Task details:
Reproduce the records below word for word, starting at the line that contains "What is the difference" and ending with the line that contains "How many Rozmer". Leave out the pictures.

Supplied records:
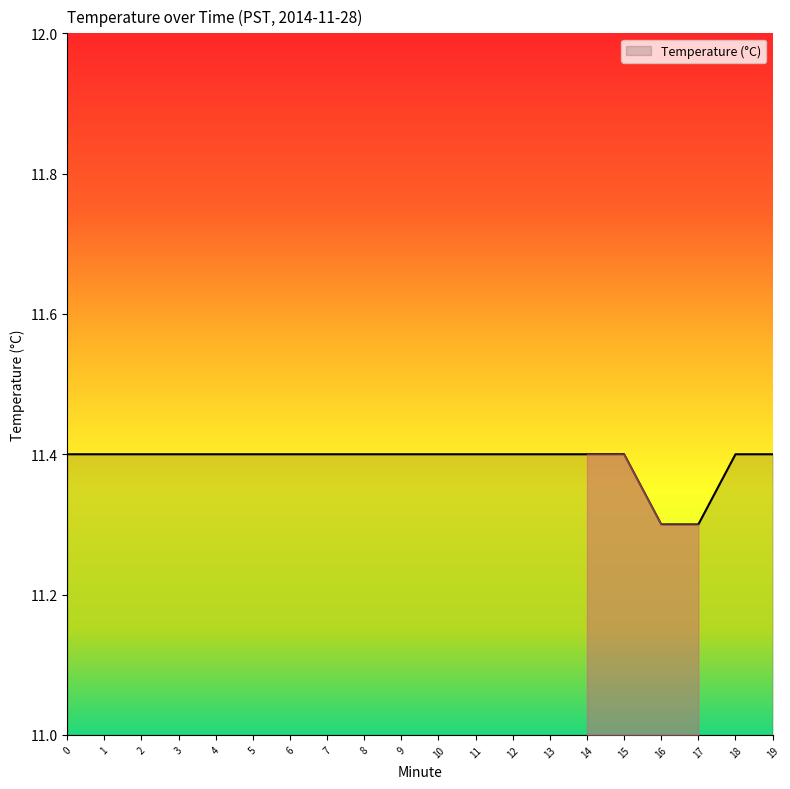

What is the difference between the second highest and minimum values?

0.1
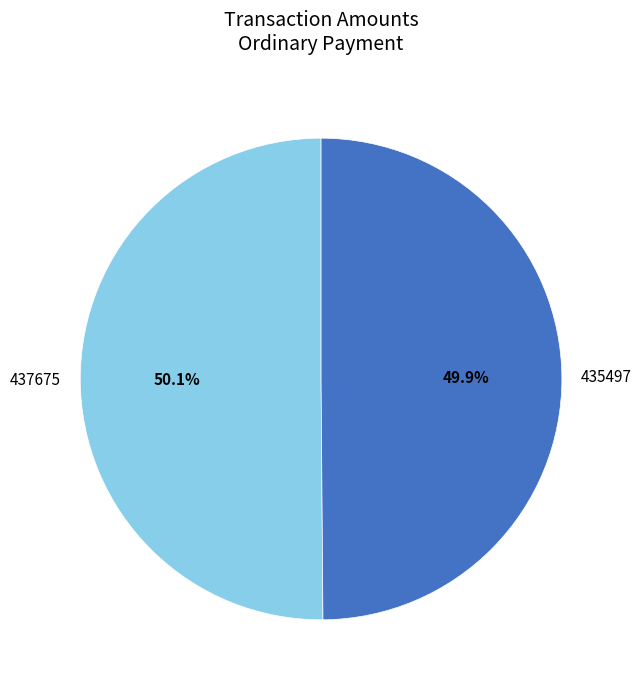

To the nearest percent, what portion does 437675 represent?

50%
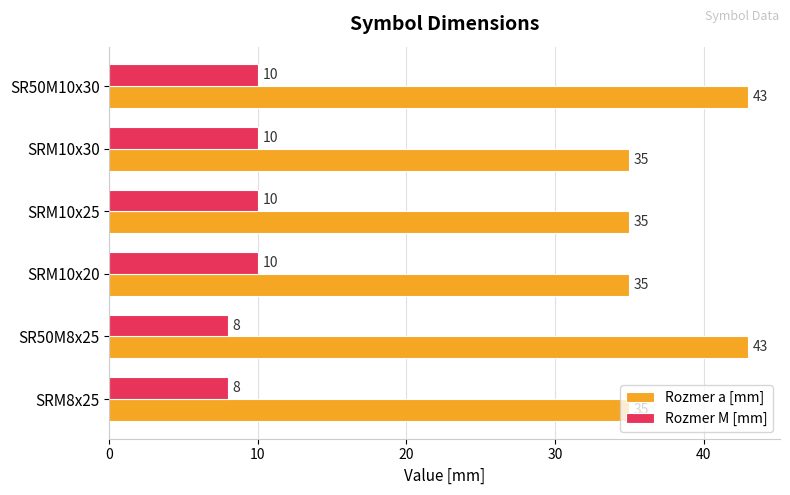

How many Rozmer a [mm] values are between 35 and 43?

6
---
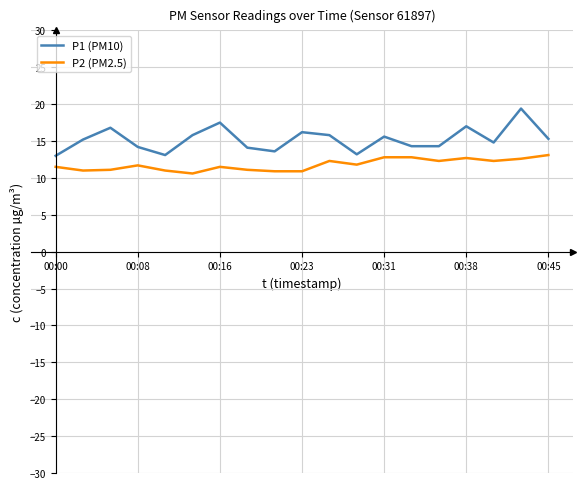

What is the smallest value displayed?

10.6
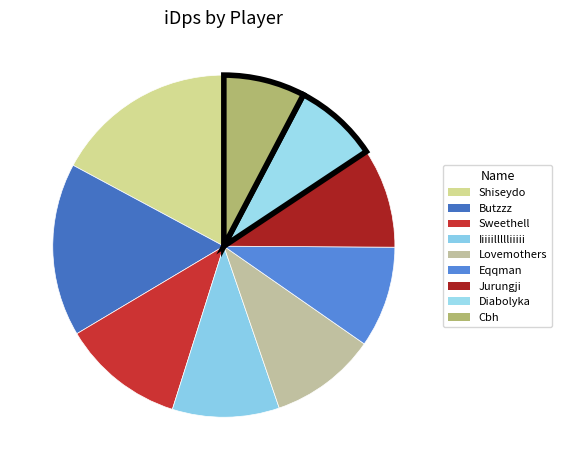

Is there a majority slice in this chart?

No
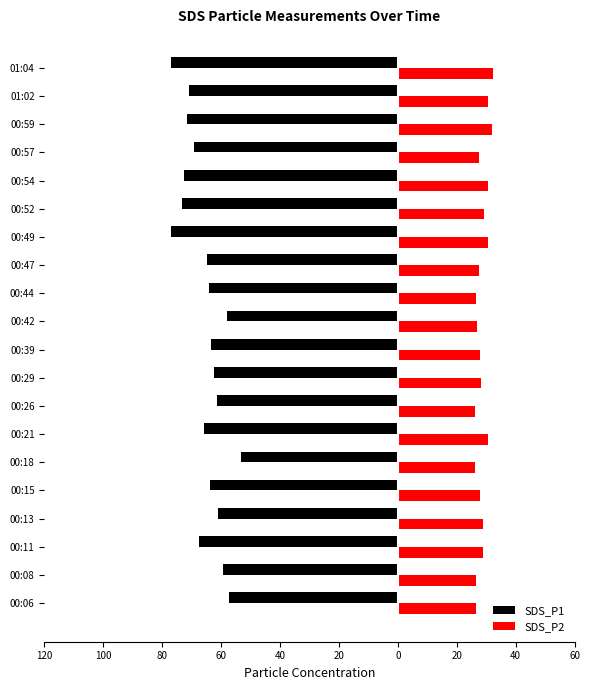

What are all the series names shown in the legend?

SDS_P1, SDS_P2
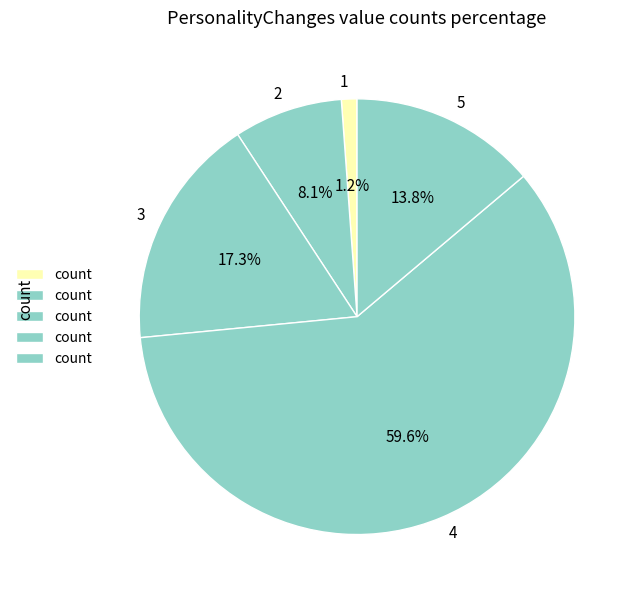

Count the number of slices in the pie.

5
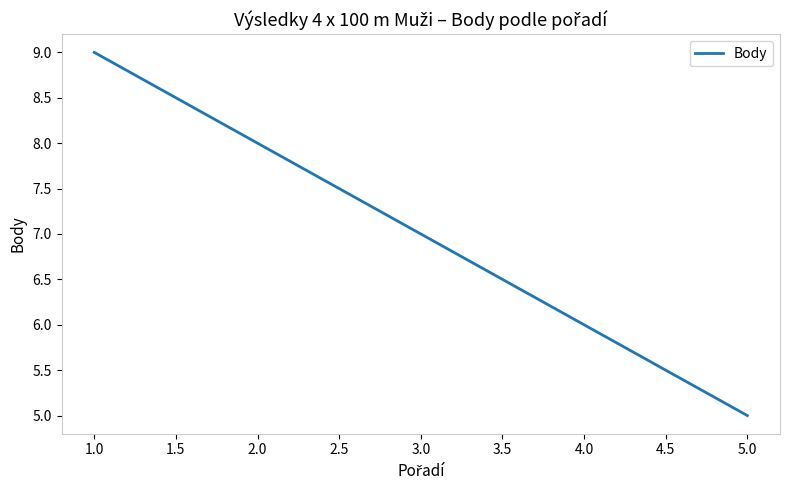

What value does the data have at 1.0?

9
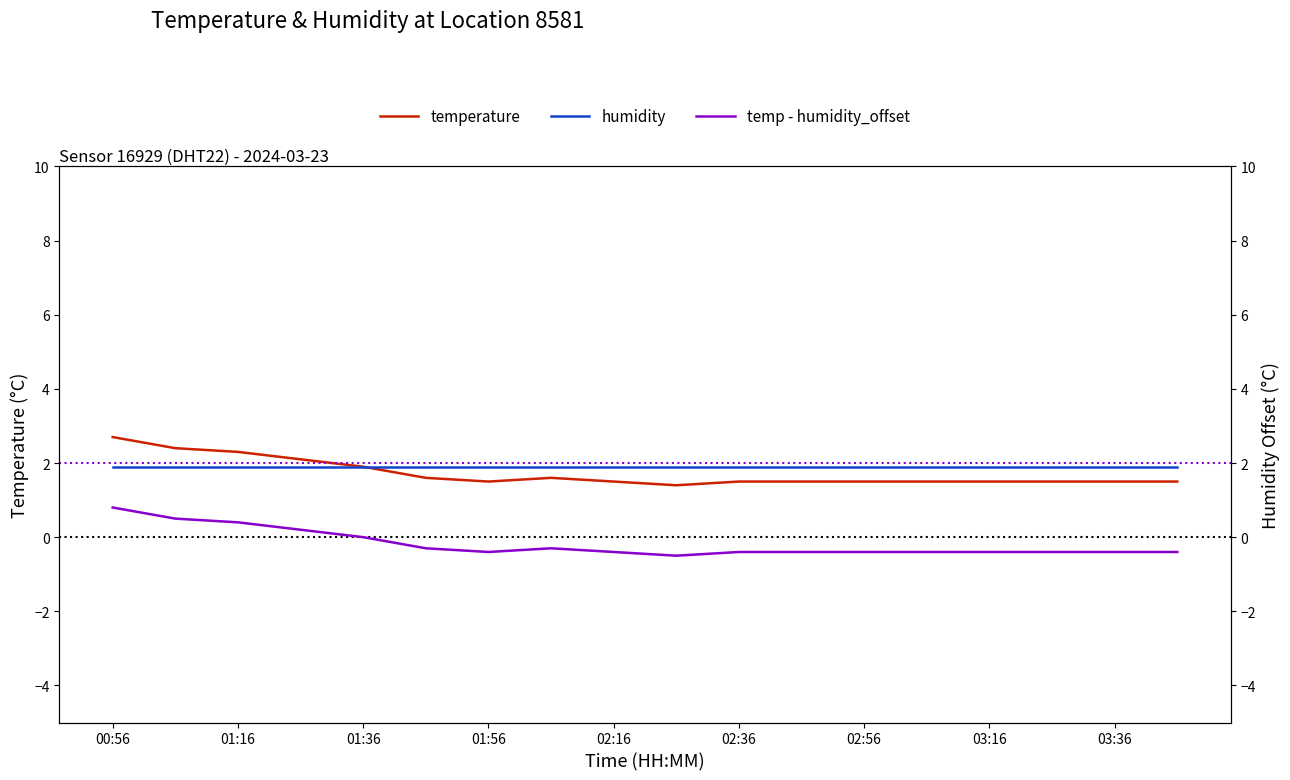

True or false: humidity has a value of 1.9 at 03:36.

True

Answer to this exercise:
What is the difference between the second highest and minimum values?

0.1

To the nearest percent, what portion does 437675 represent?

50%

How many Rozmer a [mm] values are between 35 and 43?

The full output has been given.